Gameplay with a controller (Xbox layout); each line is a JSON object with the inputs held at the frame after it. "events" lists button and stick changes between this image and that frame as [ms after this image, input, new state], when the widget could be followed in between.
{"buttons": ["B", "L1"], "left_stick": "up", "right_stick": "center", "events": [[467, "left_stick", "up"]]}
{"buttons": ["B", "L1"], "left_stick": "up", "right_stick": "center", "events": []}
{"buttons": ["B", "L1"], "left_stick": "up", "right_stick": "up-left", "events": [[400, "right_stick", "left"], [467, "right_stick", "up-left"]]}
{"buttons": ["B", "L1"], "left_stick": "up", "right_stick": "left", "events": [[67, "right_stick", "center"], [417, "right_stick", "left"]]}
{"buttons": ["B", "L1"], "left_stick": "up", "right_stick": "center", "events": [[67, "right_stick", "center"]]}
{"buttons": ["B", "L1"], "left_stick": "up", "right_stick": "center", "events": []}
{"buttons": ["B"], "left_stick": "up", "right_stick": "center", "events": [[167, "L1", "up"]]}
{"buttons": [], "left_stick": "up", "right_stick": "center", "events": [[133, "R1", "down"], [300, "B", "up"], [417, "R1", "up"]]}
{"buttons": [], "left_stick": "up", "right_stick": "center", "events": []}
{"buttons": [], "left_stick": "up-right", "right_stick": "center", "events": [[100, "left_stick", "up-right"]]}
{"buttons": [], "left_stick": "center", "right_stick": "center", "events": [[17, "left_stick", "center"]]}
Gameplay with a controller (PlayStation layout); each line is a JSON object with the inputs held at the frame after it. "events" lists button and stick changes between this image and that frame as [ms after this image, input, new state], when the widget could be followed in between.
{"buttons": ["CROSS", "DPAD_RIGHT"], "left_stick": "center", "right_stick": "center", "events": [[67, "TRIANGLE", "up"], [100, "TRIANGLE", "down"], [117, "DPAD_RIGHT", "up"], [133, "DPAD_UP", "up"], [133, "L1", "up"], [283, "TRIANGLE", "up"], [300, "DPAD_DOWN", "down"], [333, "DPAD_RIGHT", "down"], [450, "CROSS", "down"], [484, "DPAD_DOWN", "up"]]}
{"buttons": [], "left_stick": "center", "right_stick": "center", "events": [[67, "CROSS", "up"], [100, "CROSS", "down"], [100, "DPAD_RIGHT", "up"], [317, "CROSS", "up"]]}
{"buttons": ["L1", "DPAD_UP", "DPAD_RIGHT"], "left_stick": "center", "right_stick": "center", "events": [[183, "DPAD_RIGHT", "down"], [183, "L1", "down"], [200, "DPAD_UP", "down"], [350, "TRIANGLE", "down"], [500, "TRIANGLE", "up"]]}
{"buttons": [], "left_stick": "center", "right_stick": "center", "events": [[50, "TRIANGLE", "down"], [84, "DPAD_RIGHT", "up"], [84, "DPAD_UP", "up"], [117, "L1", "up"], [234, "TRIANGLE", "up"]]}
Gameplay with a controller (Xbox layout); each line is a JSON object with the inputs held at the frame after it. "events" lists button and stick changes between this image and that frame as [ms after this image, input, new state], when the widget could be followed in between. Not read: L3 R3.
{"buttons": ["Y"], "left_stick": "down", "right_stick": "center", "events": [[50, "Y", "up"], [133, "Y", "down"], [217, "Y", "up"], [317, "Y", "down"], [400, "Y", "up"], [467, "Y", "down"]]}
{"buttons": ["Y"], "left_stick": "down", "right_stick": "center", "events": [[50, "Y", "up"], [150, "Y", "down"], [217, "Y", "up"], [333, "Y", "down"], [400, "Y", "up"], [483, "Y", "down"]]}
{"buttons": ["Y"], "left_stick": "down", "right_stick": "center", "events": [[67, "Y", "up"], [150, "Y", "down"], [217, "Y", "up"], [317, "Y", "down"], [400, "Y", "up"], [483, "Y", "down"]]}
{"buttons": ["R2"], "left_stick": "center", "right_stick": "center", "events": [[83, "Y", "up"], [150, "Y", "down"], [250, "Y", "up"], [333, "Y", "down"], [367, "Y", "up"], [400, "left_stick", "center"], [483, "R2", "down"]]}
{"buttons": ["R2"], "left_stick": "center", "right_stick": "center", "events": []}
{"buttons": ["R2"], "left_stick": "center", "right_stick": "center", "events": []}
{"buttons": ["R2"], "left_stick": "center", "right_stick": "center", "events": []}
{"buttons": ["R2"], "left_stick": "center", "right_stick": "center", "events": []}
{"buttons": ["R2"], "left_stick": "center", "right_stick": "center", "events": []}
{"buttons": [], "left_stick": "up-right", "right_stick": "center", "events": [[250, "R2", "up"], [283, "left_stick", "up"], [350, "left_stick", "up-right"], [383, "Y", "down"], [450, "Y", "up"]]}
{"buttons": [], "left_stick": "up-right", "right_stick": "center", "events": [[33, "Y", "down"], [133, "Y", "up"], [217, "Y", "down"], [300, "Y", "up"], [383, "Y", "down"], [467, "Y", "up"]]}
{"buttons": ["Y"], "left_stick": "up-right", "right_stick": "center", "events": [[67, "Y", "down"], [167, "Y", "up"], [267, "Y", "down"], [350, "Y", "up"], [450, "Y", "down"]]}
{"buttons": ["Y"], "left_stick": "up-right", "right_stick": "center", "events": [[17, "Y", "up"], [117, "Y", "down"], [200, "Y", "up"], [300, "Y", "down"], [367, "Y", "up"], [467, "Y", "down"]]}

################

WORK REQUIRED:
Copy all lines from the listing that contain "TRIANGLE".

TASK ANSWER:
{"buttons": ["CROSS", "DPAD_RIGHT"], "left_stick": "center", "right_stick": "center", "events": [[67, "TRIANGLE", "up"], [100, "TRIANGLE", "down"], [117, "DPAD_RIGHT", "up"], [133, "DPAD_UP", "up"], [133, "L1", "up"], [283, "TRIANGLE", "up"], [300, "DPAD_DOWN", "down"], [333, "DPAD_RIGHT", "down"], [450, "CROSS", "down"], [484, "DPAD_DOWN", "up"]]}
{"buttons": ["L1", "DPAD_UP", "DPAD_RIGHT"], "left_stick": "center", "right_stick": "center", "events": [[183, "DPAD_RIGHT", "down"], [183, "L1", "down"], [200, "DPAD_UP", "down"], [350, "TRIANGLE", "down"], [500, "TRIANGLE", "up"]]}
{"buttons": [], "left_stick": "center", "right_stick": "center", "events": [[50, "TRIANGLE", "down"], [84, "DPAD_RIGHT", "up"], [84, "DPAD_UP", "up"], [117, "L1", "up"], [234, "TRIANGLE", "up"]]}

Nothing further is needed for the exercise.